Между тем можно иногда заметить, что эта утонченная натура, это прекрасное существо, этот изысканный ум постепенно оказывался во власти обыденности, подобно тому как старики незаметно впадают в физическое и нравственное бессилие. В дурные часы Шосса все светлое, что было в нем, потухало, и его блестящие черты скрывались, словно окутанные глубоким мраком.
Полубог исчезал, едва оставался человек. Опустив голову, с трудом выговаривая отдельные фразы, он долгими часами смотрел угасшим взором то на бутылку и стакан, то на Мо, который привык повиноваться каждому знаку и, читая в безжизненном взгляде господина малейшие его желания, немедленно исполнял их.
Если сборище четырех друзей происходило в одну из таких минут, то два-три слова, произнесенные с величайшим усилием, это доля Шосса в общей беседе. Зато он один пил за четверых, и это никак не отражалось на нём, разве что он хмурил брови и становился грустнее обычного.
Дартину не удавалось пока, несмотря на все желание, удовлетворить свое любопытство. Найти какую-либо причину этой глубокой апатии или подметить сопутствующие ей обстоятельства. Шосс никогда не получал писем, никогда не совершал ни одного поступка, который бы не был известен всем его друзьям.
Нельзя сказать, чтобы эту грусть вызывало в нем вино, ибо пил лишь для того, чтобы побороть свою грусть, хотя это лекарство делало её, как мы уже говорили, еще более глубокой. Однажды, сидя в кругу Клериков, он выиграл в один вечер сто полноценных кредитов, проиграл их, отыграл все и его красивые черные брови ни разу не дрогнули, руки не потеряли своего перламутрового оттенка, беседа, бывшая приятной в тот вечер, не перестала быть спокойной и столь же приятной.

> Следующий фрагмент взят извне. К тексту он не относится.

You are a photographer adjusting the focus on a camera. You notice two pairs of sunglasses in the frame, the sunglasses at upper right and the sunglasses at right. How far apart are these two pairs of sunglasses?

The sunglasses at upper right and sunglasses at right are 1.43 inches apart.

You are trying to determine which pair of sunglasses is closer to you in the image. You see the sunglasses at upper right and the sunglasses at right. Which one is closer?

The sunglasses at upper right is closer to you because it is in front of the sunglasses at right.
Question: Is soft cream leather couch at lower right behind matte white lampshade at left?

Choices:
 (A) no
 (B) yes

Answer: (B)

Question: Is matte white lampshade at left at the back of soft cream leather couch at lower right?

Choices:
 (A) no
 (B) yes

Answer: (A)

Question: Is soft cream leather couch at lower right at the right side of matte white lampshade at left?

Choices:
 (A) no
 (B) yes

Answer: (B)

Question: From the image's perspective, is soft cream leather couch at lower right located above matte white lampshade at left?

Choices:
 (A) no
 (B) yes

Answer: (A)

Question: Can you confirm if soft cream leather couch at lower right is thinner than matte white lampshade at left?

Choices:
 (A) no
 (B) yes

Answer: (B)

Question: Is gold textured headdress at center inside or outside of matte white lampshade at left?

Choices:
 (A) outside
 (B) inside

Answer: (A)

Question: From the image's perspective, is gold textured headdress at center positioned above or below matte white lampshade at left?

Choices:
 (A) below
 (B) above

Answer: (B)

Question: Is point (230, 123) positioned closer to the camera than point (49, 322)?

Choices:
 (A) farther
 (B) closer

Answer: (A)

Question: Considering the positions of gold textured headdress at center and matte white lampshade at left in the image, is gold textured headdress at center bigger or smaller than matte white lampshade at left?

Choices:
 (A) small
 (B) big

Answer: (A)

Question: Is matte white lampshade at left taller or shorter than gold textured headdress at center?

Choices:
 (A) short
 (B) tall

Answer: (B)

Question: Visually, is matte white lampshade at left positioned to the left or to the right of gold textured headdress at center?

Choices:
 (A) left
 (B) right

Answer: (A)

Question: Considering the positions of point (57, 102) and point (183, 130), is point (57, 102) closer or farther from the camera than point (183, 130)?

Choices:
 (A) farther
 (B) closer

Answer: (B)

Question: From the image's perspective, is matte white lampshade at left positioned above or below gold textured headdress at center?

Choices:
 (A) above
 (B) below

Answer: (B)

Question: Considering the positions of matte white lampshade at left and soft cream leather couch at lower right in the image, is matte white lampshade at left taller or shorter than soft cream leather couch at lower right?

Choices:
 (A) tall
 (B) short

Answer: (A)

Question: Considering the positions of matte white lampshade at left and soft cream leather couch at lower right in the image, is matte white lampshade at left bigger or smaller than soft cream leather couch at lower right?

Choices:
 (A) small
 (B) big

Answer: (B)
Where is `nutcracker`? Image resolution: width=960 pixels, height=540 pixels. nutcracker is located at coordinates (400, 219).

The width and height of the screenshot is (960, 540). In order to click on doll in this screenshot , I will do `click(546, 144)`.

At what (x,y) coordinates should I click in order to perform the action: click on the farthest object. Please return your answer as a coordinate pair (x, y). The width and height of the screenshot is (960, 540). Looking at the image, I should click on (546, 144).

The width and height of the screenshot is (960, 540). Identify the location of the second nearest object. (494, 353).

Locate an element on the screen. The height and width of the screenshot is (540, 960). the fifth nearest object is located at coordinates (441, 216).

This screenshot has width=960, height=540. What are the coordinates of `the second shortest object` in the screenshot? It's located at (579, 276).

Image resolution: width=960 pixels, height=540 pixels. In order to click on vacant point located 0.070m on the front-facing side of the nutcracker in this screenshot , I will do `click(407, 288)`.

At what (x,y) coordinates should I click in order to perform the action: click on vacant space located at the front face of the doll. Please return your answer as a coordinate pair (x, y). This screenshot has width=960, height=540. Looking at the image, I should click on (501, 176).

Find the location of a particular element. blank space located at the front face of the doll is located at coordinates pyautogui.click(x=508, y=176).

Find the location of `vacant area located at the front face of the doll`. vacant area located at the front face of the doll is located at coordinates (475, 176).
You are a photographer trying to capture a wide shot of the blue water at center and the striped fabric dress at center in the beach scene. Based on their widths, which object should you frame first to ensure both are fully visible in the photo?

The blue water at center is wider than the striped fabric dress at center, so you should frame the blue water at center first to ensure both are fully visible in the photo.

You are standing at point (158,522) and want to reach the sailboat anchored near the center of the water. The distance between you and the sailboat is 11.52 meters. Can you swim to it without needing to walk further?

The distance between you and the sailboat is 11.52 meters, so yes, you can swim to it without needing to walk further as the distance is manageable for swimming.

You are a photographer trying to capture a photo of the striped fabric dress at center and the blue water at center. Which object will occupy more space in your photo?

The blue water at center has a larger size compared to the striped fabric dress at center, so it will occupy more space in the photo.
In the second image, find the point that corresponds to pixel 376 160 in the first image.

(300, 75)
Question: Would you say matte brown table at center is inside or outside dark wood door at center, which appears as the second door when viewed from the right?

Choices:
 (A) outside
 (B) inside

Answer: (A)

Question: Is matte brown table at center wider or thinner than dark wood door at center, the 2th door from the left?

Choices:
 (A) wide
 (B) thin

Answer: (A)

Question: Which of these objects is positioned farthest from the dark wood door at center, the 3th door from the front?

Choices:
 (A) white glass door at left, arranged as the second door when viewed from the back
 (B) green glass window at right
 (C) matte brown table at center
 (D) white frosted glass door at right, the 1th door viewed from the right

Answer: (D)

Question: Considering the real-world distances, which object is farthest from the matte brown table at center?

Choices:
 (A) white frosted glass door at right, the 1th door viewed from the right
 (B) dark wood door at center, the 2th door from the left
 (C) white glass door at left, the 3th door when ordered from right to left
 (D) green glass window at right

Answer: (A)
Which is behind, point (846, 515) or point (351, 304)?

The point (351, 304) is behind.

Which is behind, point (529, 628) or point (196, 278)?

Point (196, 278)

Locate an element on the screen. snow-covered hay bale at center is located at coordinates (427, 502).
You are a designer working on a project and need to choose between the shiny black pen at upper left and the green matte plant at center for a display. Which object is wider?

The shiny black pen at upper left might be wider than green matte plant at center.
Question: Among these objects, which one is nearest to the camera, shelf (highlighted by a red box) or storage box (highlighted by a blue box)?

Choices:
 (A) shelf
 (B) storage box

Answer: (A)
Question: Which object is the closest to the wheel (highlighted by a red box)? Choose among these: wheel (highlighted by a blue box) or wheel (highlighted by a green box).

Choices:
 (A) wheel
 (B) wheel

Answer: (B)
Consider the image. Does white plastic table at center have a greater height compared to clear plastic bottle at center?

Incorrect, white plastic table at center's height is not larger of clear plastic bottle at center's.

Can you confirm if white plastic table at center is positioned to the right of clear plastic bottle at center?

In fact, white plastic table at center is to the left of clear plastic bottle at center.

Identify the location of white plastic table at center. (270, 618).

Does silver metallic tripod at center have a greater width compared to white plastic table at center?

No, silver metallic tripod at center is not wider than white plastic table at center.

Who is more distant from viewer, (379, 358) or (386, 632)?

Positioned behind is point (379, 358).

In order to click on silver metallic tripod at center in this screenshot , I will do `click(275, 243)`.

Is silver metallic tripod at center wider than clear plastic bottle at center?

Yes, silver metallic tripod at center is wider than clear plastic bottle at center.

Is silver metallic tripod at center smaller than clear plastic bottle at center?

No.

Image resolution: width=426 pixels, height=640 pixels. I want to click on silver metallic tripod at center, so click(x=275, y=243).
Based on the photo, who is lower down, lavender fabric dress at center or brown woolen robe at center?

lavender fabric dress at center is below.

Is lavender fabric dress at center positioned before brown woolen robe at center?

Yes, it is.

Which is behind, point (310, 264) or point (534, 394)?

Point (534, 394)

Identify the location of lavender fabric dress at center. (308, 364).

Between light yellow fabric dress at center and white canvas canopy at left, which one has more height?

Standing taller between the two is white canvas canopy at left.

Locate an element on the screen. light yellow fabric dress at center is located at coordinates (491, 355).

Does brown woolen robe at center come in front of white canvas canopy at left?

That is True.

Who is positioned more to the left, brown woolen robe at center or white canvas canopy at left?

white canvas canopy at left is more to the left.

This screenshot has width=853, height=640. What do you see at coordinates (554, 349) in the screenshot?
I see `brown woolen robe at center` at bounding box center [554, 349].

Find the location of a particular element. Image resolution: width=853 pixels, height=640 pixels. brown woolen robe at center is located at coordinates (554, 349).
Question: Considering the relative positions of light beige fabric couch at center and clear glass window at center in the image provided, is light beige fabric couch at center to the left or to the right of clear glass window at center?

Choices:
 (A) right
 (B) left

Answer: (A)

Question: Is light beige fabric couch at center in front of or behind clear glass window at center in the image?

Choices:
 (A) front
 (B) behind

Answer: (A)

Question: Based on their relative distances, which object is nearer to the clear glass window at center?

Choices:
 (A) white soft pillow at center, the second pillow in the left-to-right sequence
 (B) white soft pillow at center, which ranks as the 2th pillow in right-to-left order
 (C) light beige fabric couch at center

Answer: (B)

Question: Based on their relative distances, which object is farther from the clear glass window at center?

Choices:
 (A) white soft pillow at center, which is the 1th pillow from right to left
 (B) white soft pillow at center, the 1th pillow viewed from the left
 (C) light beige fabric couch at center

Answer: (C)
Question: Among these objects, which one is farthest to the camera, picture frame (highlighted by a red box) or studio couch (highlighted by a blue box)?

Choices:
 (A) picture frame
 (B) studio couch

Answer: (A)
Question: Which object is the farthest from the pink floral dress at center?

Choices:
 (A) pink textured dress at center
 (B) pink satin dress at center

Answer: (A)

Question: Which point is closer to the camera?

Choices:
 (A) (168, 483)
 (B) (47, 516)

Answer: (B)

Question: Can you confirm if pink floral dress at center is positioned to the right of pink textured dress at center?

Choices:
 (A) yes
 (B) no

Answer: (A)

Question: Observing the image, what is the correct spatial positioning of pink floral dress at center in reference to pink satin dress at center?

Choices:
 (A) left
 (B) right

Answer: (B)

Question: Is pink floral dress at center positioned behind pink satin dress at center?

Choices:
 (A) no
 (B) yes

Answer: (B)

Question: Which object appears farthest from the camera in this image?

Тень на его лице не объяснялась также и влиянием атмосферных осадков. В настоящем у него не было горестей, и он пожимал плечами, когда с ним говорили о будущем. Следовательно, причина его грусти скрывалась в прошлом, судя по неясным слухам, дошедшим до Дартина.
Оттенок таинственности, окутывавшей его, делал ещё более интересным этого человека, которого даже в минуты полного опьянения ни разу не выдали ни глаза, ни язык, несмотря на всю тонкость задаваемых ему вопросов.
– Увы! – думал вслух Дартин. – Быть может, сейчас бедный Шосс мертв, и в этом виноват я. Ведь только ради меня он впутался в историю, не зная ни начала её, ни конца и не надеясь извлечь из нее ничего.
– Не говоря о том, – добавил Пращ, – что, по всей видимости, мы обязаны ему жизнью. Помните, как он крикнул: «Вперед, Дартин! Я в ловушке!» А потом, разрядив оба рельсовика, страшно звенел своей шпагой, словно двадцать человек или, лучше сказать, двадцать разъяренных чертей!